DOCUMENT EXCERPT:
Hackers raid EBay in historic breach, access 145 million records

By Jim Finkle, Soham Chatterjee and Lehar Maan, Reuters

Posted at May 22 2014 10:28 AM | Updated as of May 22 2014 11:58 PM

(UPDATE) EBay Inc said that hackers raided its network three months ago, stealing some 145 million user records from a database in what is poised to go down as one of the biggest data breaches in history based on the number of accounts compromised.

It advised customers to change their passwords immediately, saying they were among the pieces of data stolen by cyber criminals who carried out the attack carried out between late February and early March.

EBay spokeswoman Amanda Miller told Reuters those passwords were encrypted and that the company had no reason to believe the hackers had broken the code that scrambled them.

"There is no evidence of impact on any eBay customers," Miller said. "We don't know that they decrypted the passwords because it would not be easy to do."

MATERIAL SHOWN:
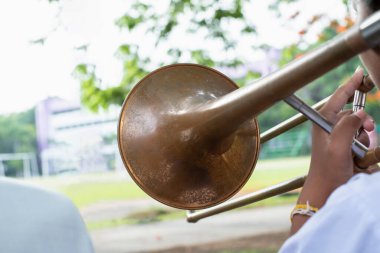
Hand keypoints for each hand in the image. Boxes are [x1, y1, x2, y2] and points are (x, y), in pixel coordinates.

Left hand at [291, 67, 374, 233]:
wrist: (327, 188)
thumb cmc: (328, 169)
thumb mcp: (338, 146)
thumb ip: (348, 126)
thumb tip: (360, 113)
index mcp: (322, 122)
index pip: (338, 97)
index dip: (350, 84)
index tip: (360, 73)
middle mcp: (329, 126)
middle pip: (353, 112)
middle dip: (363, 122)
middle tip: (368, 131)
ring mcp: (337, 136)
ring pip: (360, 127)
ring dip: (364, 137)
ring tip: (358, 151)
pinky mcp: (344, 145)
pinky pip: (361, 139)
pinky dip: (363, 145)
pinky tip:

PROBLEM SET:
1 – In the Reuters article on the eBay breach, rewrite the stretch from "Posted at May" through "that scrambled them.", replacing "spokeswoman" with "representative".
2 – Answer these questions from the Reuters article on the eBay breach:
(a) About how many user records were stolen?
(b) Between what times was the attack carried out?
(c) What is the name of the eBay spokeswoman who spoke to Reuters?

REPLIES:
1 –
Posted at May 22 2014 10:28 AM | Updated as of May 22 2014 11:58 PM

(UPDATE) EBay Inc said that hackers raided its network three months ago, stealing some 145 million user records from a database in what is poised to go down as one of the biggest data breaches in history based on the number of accounts compromised.

It advised customers to change their passwords immediately, saying they were among the pieces of data stolen by cyber criminals who carried out the attack carried out between late February and early March.

EBay representative Amanda Miller told Reuters those passwords were encrypted and that the company had no reason to believe the hackers had broken the code that scrambled them.

2 –
(a) Some 145 million.
(b) Between late February and early March.
(c) Amanda Miller.